When Jacob wakes up in the morning, he says, “How awesome is this place!” and he sets up the stone on which he has slept and calls it “Bethel,” the “House of God.”
Jacob builds Bethel after having an inspiring vision. Sarah Adams believed we were to go even further, it is not only in the inspiring moments that we are to find God, it is also in the grief-filled moments, “out of my stony griefs Bethel I’ll raise; so by my woes to be nearer, my God to thee.”
In some hymnbooks, the hymn used to finish there: accepting grief as it was and seeking God in our sadness, but if we are Christians, grief is never the end, death is not the end of the story; if we are Christians, then we look to a world beyond the sadness. “Sun, moon, and stars forgot, upward I fly,” says Sarah Adams; in the end life sometimes only makes sense in God’s presence.

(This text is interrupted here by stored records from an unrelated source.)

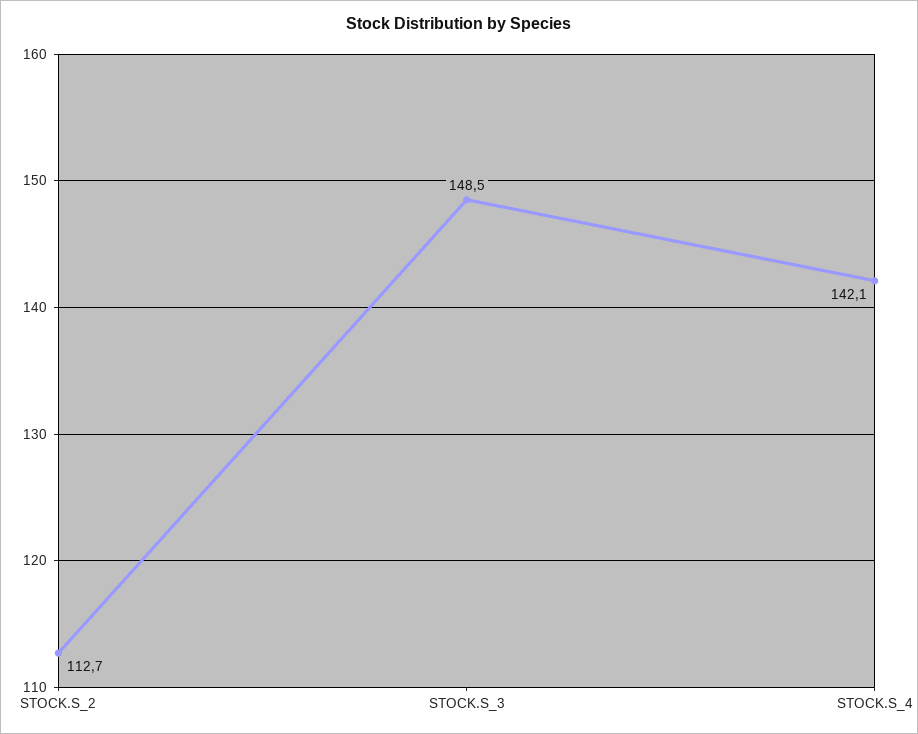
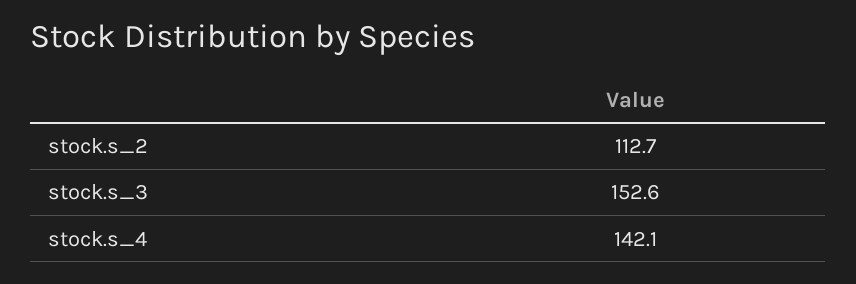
  {
    "STOCK.S_2": 112.7,
-   "STOCK.S_3": 148.5,
+   "STOCK.S_3": 152.6,
    "STOCK.S_4": 142.1
  }

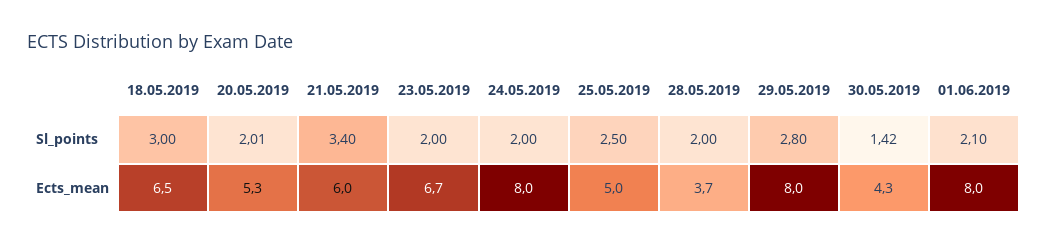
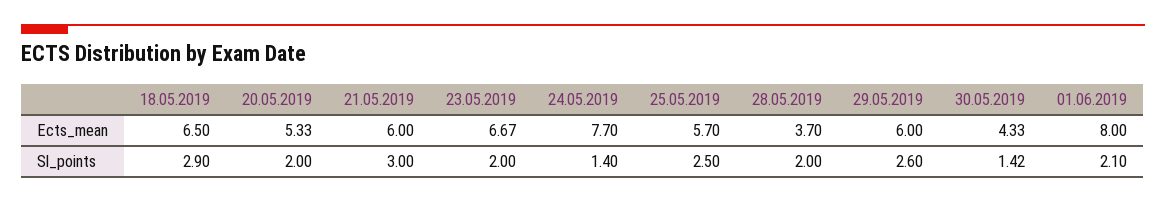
  {
    "18.05.2019": {
-     "Sl_points": 3,
+     "Sl_points": 2.9,
      "Ects_mean": 6.5
    },
    "20.05.2019": {
-     "Sl_points": 2.01,
+     "Sl_points": 2,
      "Ects_mean": 5.33
    },
    "21.05.2019": {
-     "Sl_points": 3.4,
+     "Sl_points": 3,
      "Ects_mean": 6
    },
    "23.05.2019": {
      "Sl_points": 2,
      "Ects_mean": 6.67
    },
    "24.05.2019": {
-     "Sl_points": 2,
+     "Sl_points": 1.4,
-     "Ects_mean": 8
+     "Ects_mean": 7.7
    },
    "25.05.2019": {
      "Sl_points": 2.5,
-     "Ects_mean": 5
+     "Ects_mean": 5.7
    },
    "28.05.2019": {
      "Sl_points": 2,
      "Ects_mean": 3.7
    },
    "29.05.2019": {
-     "Sl_points": 2.8,
+     "Sl_points": 2.6,
-     "Ects_mean": 8
+     "Ects_mean": 6
    },
    "30.05.2019": {
      "Sl_points": 1.42,
      "Ects_mean": 4.33
    },
    "01.06.2019": {
      "Sl_points": 2.1,
      "Ects_mean": 8
    }
  }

Sarah Adams’ words can be sung to the two other tunes, to “Horbury” and to “Propior Deo”, but it is Bethany, the tune which the band on the Titanic probably didn’t play, which gives the hymn a special power. The tune was written by Lowell Mason, an American who came from a much humbler background than Sarah Adams. He worked his way up, starting out in a dry goods store, and then working in a bank, during which time he had a keen interest in amateur music. His musical studies led him to appointment as a church organist and director of music and he went on to become an important figure in 19th Century American music. He wrote some 1600 hymns, using as his inspiration European classical music. Born thirteen years before Sarah Adams, Mason lived twenty-four years after her death, a life which ended peacefully on his estate at Orange, New Jersey in 1872.
Adams’ words and Mason’s music combine to produce a hymn which ranks among many people’s favourites. Sometimes, when all around is blackness, our only prayer can be “Nearer, my God, to thee.” It is the simplest of prayers, but the most profound of prayers, and, as countless people have found, it is a prayer that gets us through, it is a song from the heart.